Each line of the data below that includes the string "hodnocení" must be copied.

-------- MATERIAL FOR THE TASK

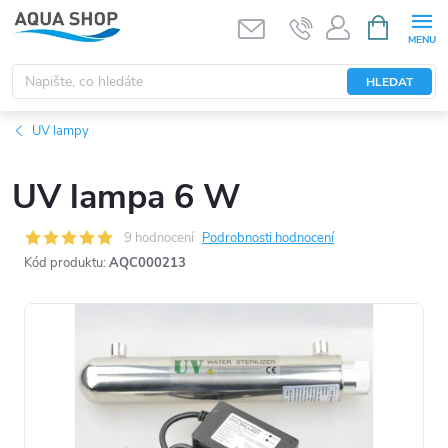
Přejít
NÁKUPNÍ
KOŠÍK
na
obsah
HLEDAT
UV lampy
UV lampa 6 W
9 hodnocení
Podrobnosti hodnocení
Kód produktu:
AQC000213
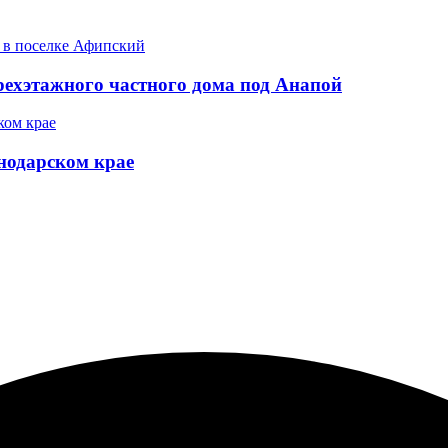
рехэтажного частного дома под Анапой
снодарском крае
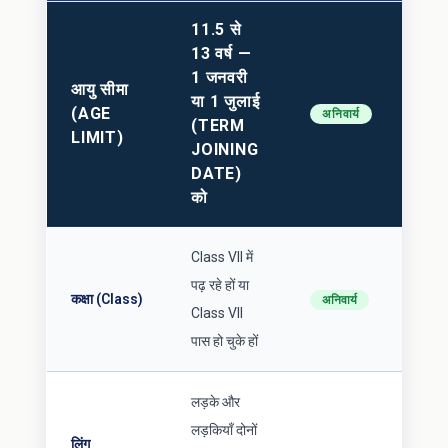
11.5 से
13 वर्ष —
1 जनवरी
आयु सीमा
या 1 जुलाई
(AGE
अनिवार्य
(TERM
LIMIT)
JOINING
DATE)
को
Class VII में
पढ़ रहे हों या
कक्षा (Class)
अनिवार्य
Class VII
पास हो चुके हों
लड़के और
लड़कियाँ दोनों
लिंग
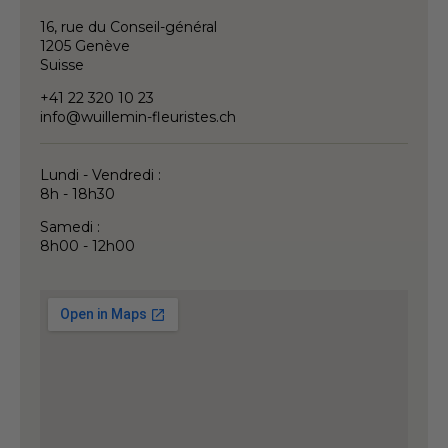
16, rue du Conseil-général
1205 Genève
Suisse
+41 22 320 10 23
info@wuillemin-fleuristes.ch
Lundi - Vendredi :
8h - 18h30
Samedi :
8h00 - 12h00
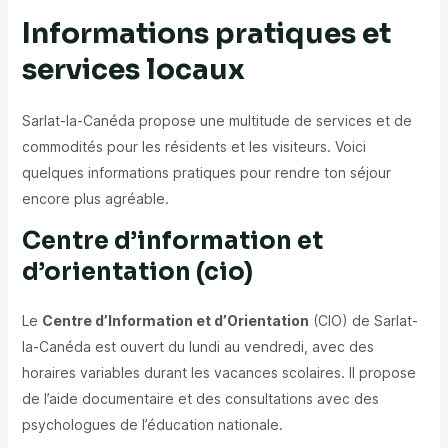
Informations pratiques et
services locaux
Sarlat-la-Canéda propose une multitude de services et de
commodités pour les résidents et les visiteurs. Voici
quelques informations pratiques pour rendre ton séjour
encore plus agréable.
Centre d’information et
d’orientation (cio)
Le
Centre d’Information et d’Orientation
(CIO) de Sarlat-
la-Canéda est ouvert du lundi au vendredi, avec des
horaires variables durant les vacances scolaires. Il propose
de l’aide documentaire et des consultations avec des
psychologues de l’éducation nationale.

----------------

(SOLUTION BELOW):
9 hodnocení
Podrobnosti hodnocení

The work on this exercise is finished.